#### Input

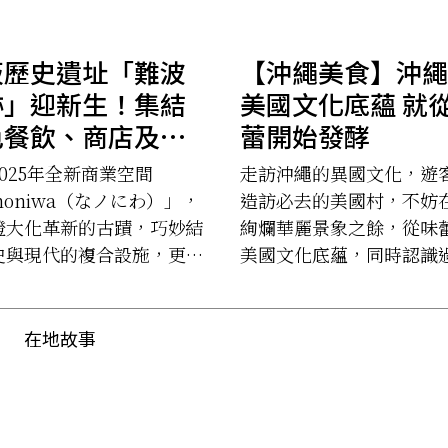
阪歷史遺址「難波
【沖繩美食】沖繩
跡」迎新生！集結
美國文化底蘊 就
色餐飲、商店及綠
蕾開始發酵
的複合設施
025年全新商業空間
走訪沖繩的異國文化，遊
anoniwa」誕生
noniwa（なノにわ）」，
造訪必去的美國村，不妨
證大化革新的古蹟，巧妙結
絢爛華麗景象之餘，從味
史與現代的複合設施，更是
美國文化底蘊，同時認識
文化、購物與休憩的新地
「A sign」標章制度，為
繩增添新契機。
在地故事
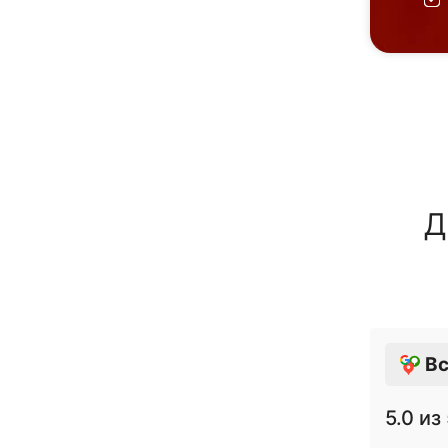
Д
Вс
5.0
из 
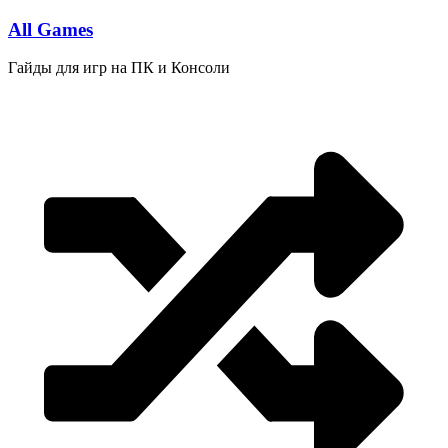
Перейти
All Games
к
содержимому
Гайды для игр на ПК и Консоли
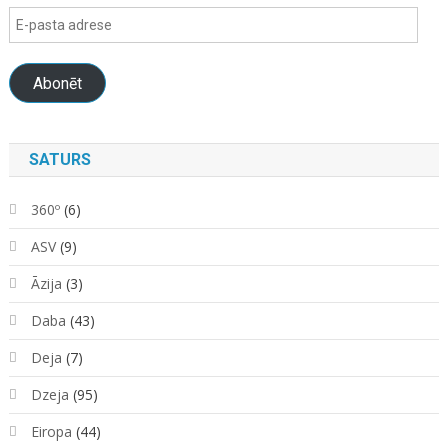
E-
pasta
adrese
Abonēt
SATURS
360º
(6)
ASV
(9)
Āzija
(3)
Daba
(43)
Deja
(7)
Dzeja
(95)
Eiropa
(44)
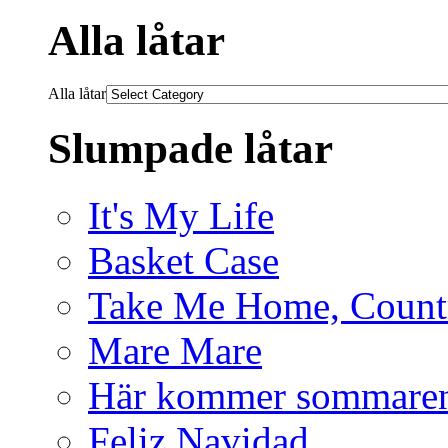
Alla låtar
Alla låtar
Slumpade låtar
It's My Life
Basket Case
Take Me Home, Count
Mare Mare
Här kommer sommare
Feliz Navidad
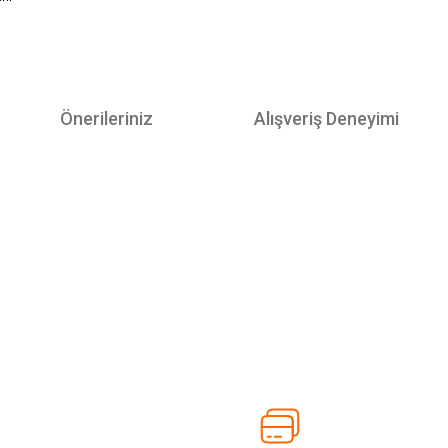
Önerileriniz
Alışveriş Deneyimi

########

Exercise goal –
Rewrite the part that opens at the start of the records and closes with the line containing "Гайды для игр на ПК и Консоли", swapping "All Games" for "All Titles" and keeping everything else the same. Leave out the pictures.

Solved exercise –
阪歷史遺址「難波
【沖繩美食】沖繩
跡」迎新生！集結
美國文化底蘊 就
色餐飲、商店及綠
蕾開始發酵
的複合設施
025年全新商業空間
走訪沖繩的異國文化，遊
anoniwa」誕生
noniwa（なノにわ）」，
造訪必去的美國村，不妨
證大化革新的古蹟，巧妙結
絢爛華麗景象之餘，從味
史與現代的複合設施，更是
美國文化底蘊，同時認識
文化、購物與休憩的新地
「A sign」標章制度，為
繩增添新契機。
在地故事
Д
Вс
5.0
из 
Перейти
All Titles
к
содержимому
Гайды для игр на ПК и Консоли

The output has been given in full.